I am presenting an abstract which is focussed on acute myeloid leukaemia patients which is based on pre-clinical research which we have been conducting in my laboratory about six years ago where we identified a novel target in acute myeloid leukaemia which is called AXL which is a receptor tyrosine kinase belonging to the TAM receptor family of kinases. We showed that AXL represents a novel prognostic factor in acute myeloid leukaemia and we also gathered some pre-clinical evidence that immunotherapy with a novel AXL inhibitor that is called bemcentinib prolongs the survival of AML bearing mice. Interestingly, we also observed some additive efficacy with chemotherapy, in particular with cytarabine and with anthracyclines.
So, based on these data we planned a clinical trial, BGBC003, which is a phase I/II clinical trial. We started with a dose finding phase with a classical 3 3 design in relapsed refractory acute myeloid leukaemia patients. The primary endpoints here were safety and identification of the recommended phase II dose. In this dose escalation part we did not reach the maximum tolerated dose, the drug was fairly well tolerated which is most likely due to its specific activity hitting AXL. It is also quite specific about this drug in comparison to other AXL inhibitors such as gilteritinib which also inhibit other kinases. So bemcentinib is quite selective towards AXL over tyrose 3 and MER. So we observed little toxicity, some nausea, some GI toxicity, some QTc prolongation, but all of this was quite well manageable with supportive care.
We also observed an initial efficacy signal in this phase I population; we saw a response rate of 22%. So then we moved the trial forward and this is mainly what I will be presenting at ASCO this year. We moved on towards a combination trial with decitabine and also with low dose ARA-C in the elderly AML patient population non-eligible for intensive care. So this is a demographically rapidly growing population with an increasing medical need for novel treatments because there are few drugs approved in this indication.
So basically we treated patients first line but we also treated relapsed refractory patients in this disease space. What we saw was that especially with the low dose ARA-C combination we observed a very promising overall response rate of 46% and the responses occurred early, so mostly after one or two cycles of treatment, and they were durable. So the treatment is still ongoing in many patients but we have, for instance, one patient who is on the trial for 19 cycles. So clearly this response rate is very promising. We still have quite a low number of patients so we have about twelve patients who are informative for response and here we have 46% response rate.
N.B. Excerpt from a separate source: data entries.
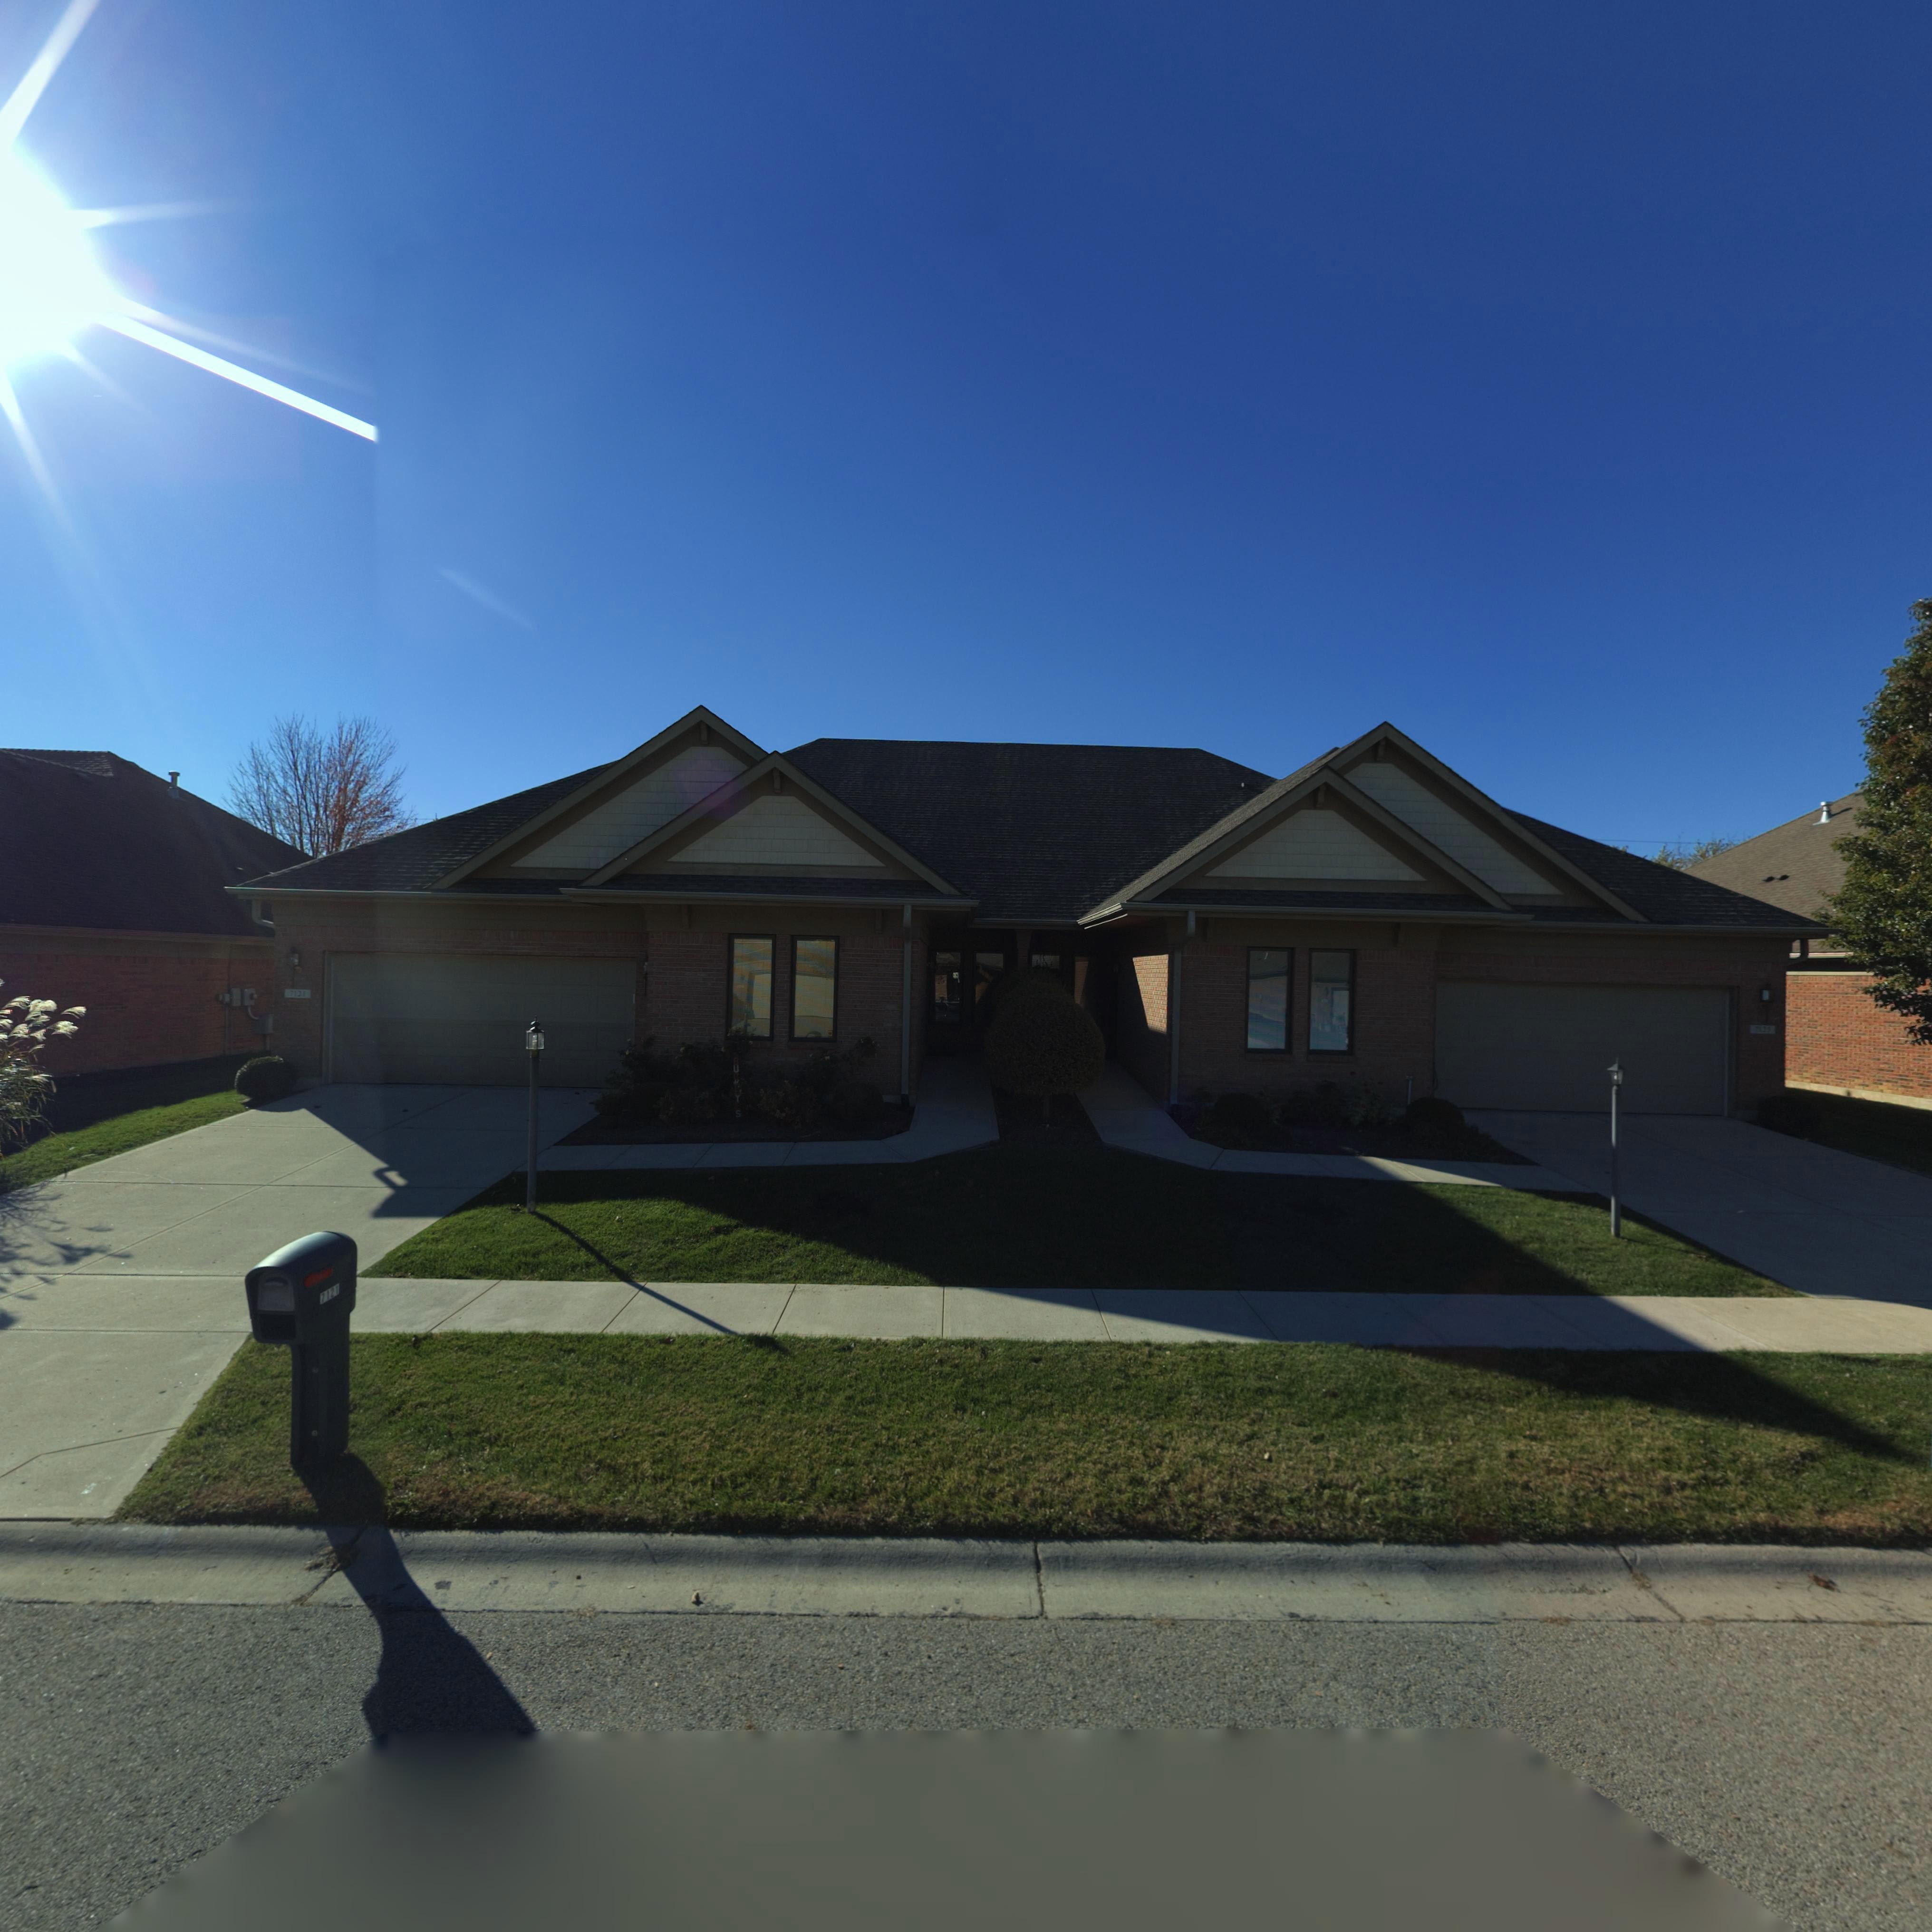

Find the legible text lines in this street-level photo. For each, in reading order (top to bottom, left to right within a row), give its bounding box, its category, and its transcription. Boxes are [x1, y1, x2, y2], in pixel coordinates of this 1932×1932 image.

[289, 989, 307, 997] StreetNumber: 7121
[1754, 1025, 1772, 1034] StreetNumber: 7125
[319, 1283, 339, 1304] StreetNumber: 7121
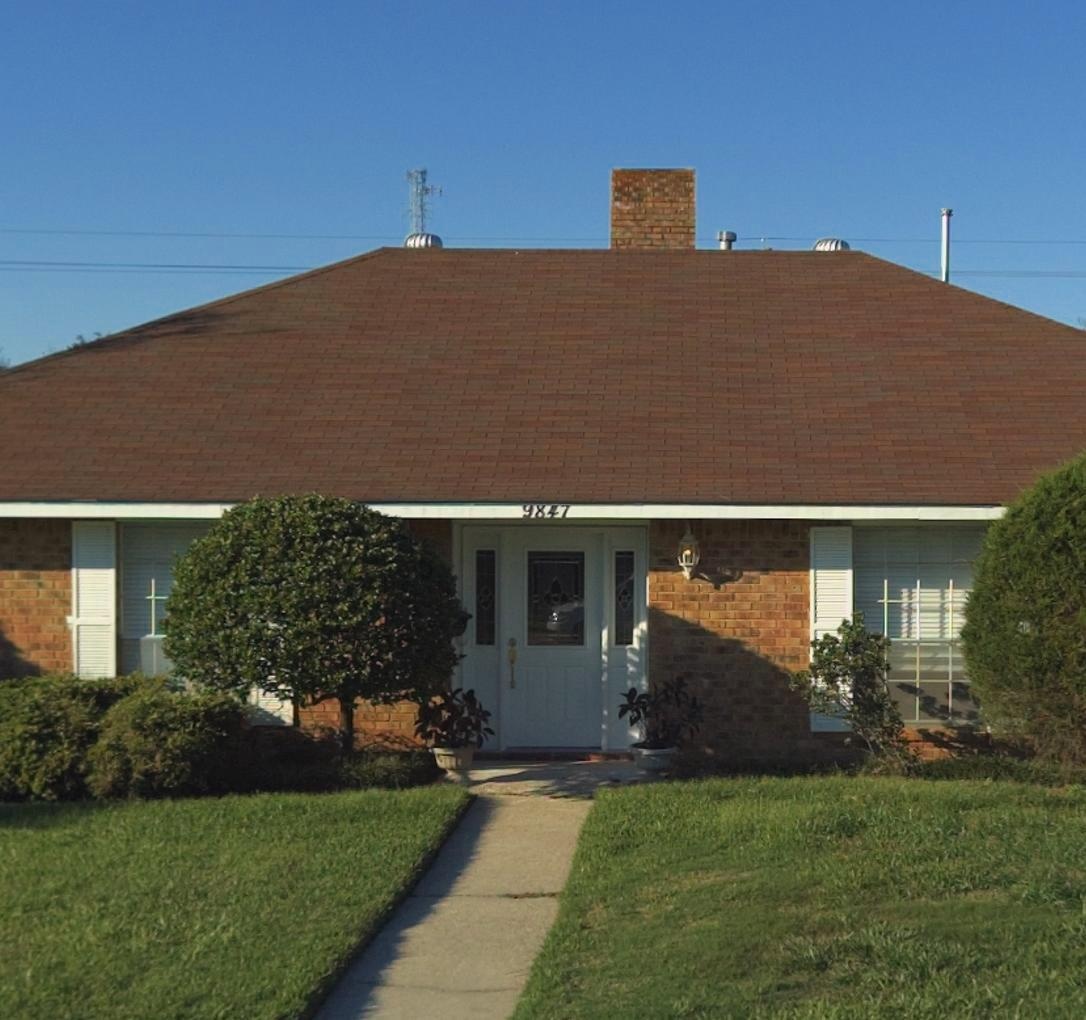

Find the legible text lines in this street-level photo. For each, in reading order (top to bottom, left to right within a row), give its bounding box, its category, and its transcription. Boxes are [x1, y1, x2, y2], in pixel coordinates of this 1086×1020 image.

[521, 504, 572, 519] StreetNumber: 9847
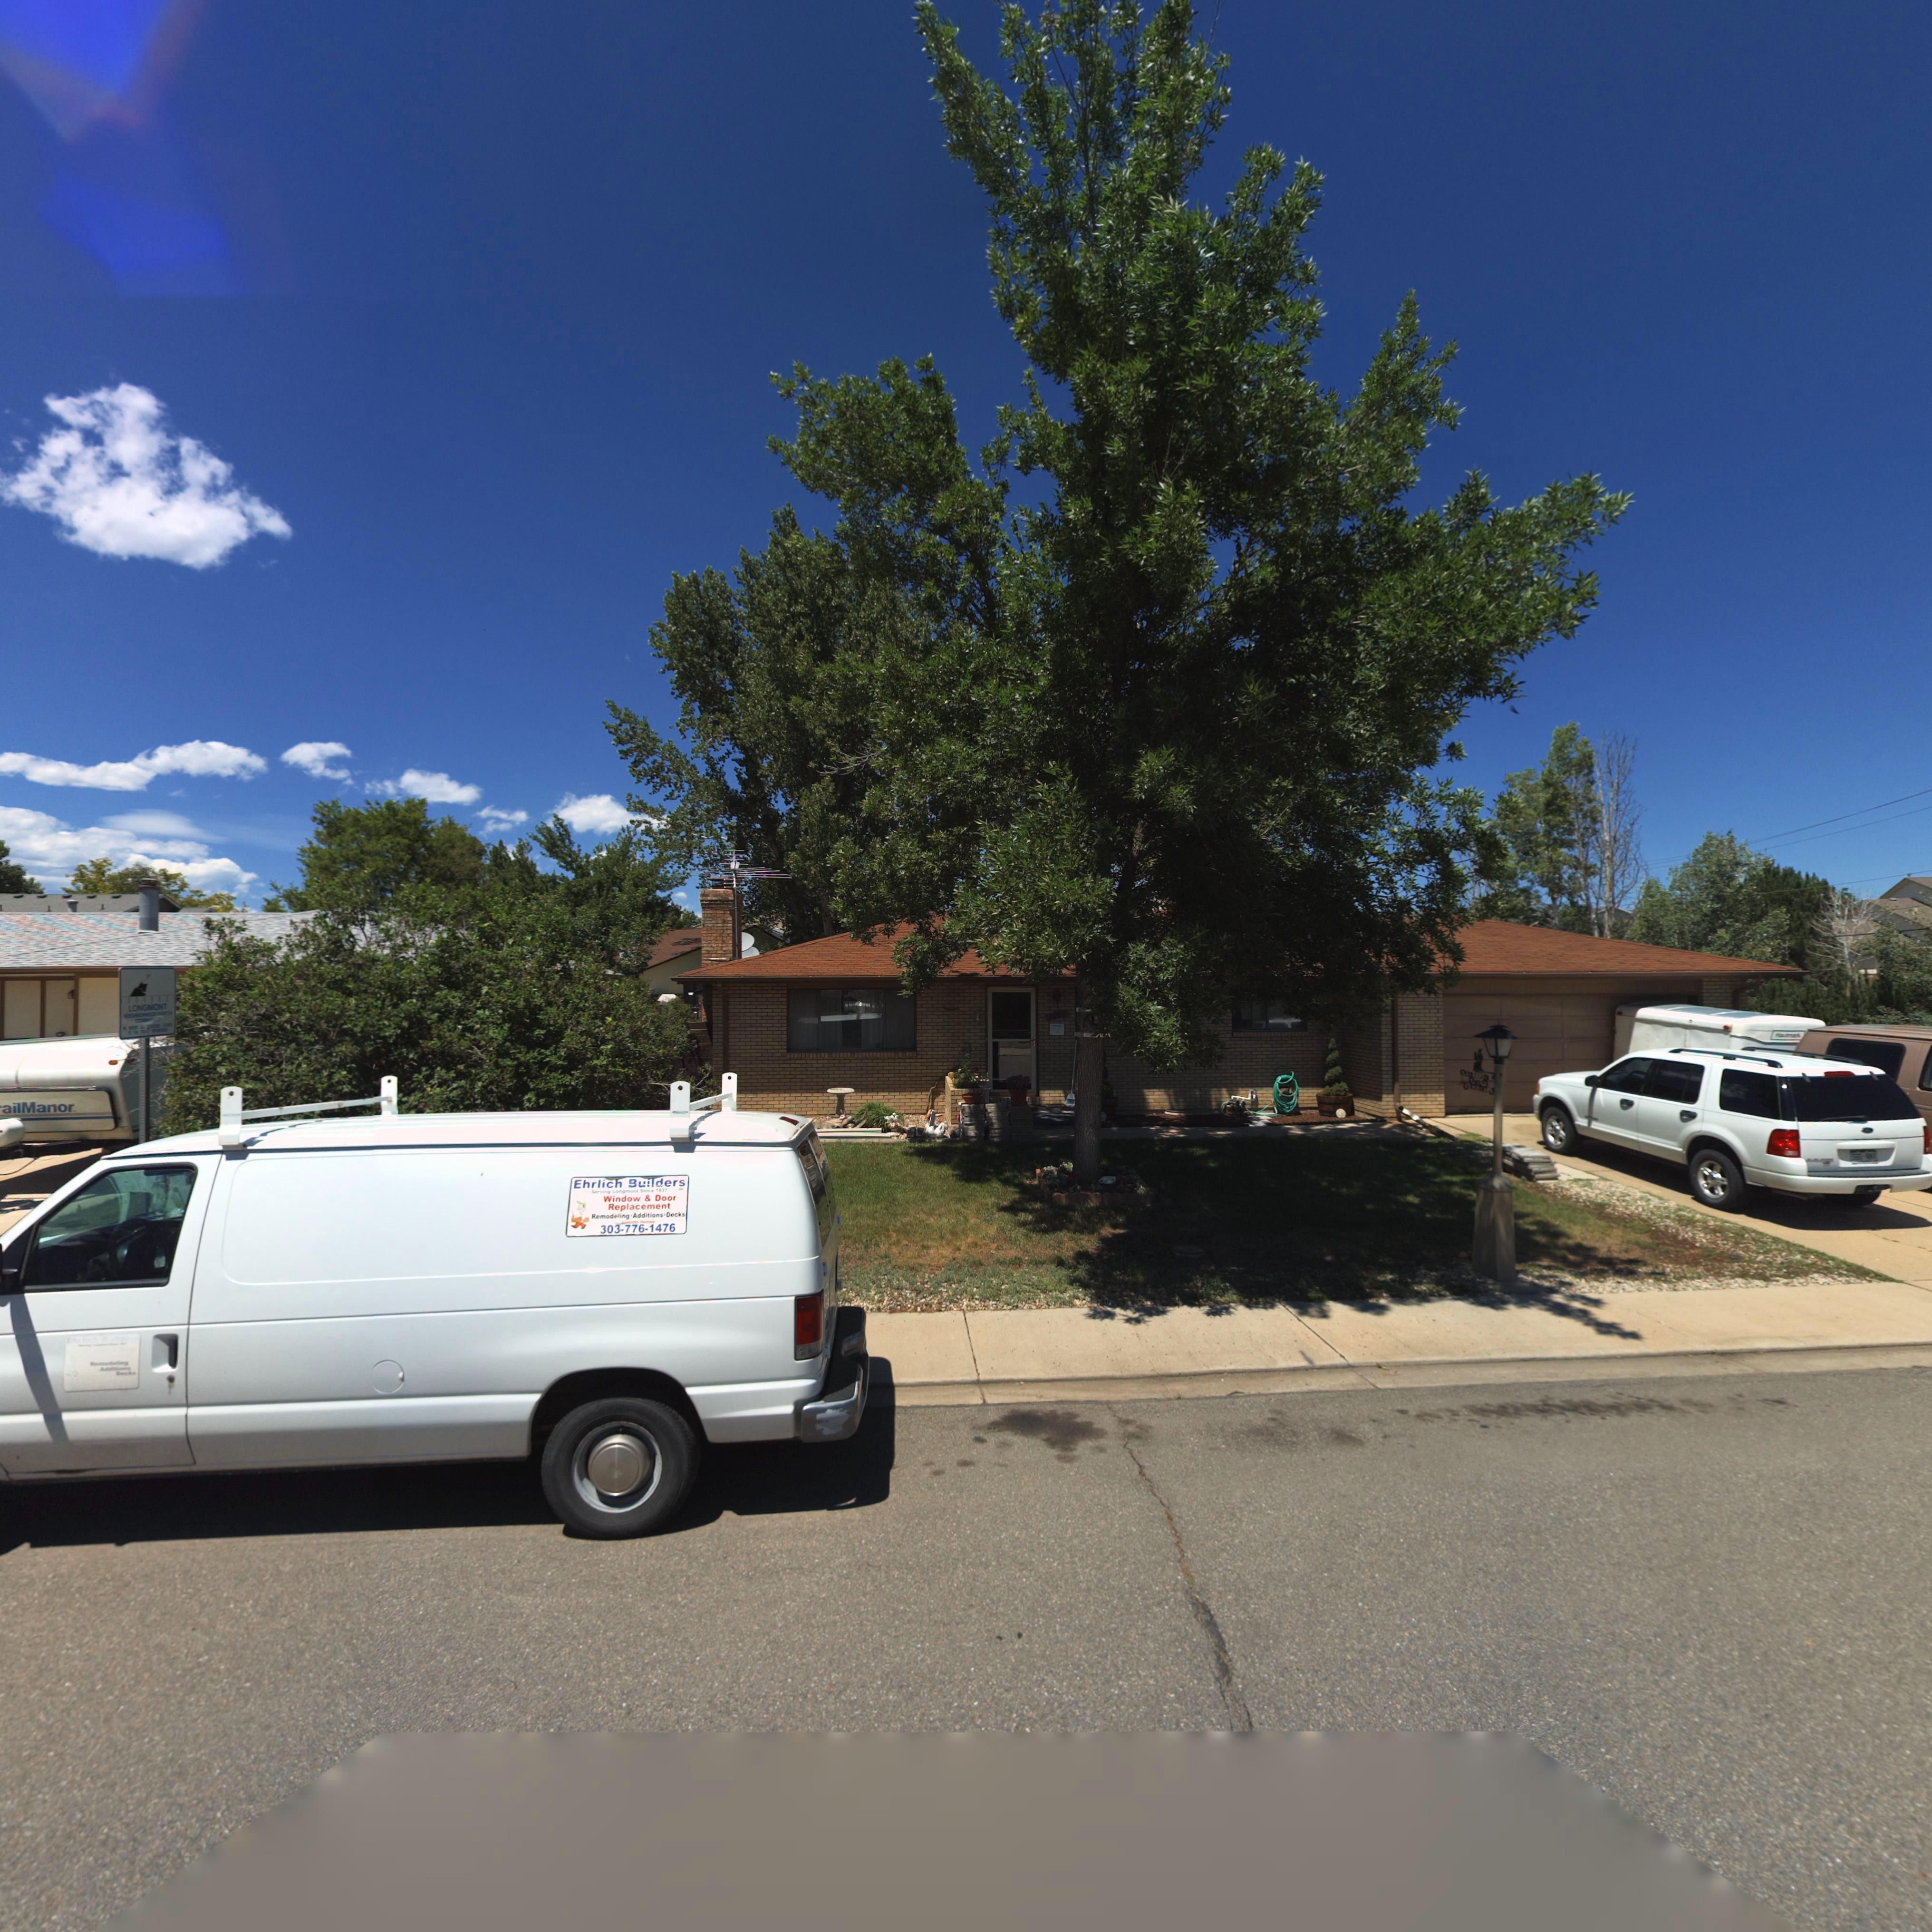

Importantly, these responses also occur in pre-treated patients which is somewhat a bit surprising as the efficacy with decitabine seems to be a little bit less. So we have about 22% of responses here. Obviously the numbers are still small so we are currently planning to further expand the cohorts to reach maybe a number of thirty patients being treated. But if this response rate holds up, especially in the low dose ARA-C combination, there could be some space for this combination in the second line setting because many patients will be treated, elderly AML patients will be treated, with a venetoclax azacitidine combination or venetoclax decitabine combination because these regimens are approved in the United States and the drugs are orally applicable so this is very convenient. So the mainstay of first line treatment will be venetoclax with these HDACs. So after failure of this regimen there is a need for effective second line treatments and if the response rates hold up we will be very eager to move the LDAC bemcentinib combination most likely further in clinical development.
You mentioned that the patients were pre-treated, what were they pre-treated with?
They were pre-treated with different regimens, mostly with decitabine or azacitidine as this is the approval situation in Germany.
How can these results affect clinical practice when treating de novo and relapsed AML?
Basically, as I said, there is a clear need. The first line combination of venetoclax, decitabine, azacitidine yields a response rate of 65% approximately. Of course it would also be interesting to introduce a third drug into this combination but I think the medical need is higher in second line after failure of this regimen. So we are, at least based on the data as they are now, will be pushing for the second line treatment. We are also considering to maybe also include bemcentinib in the first line therapy of younger patients eligible for intensive chemotherapy in combination with the 3 7 schema.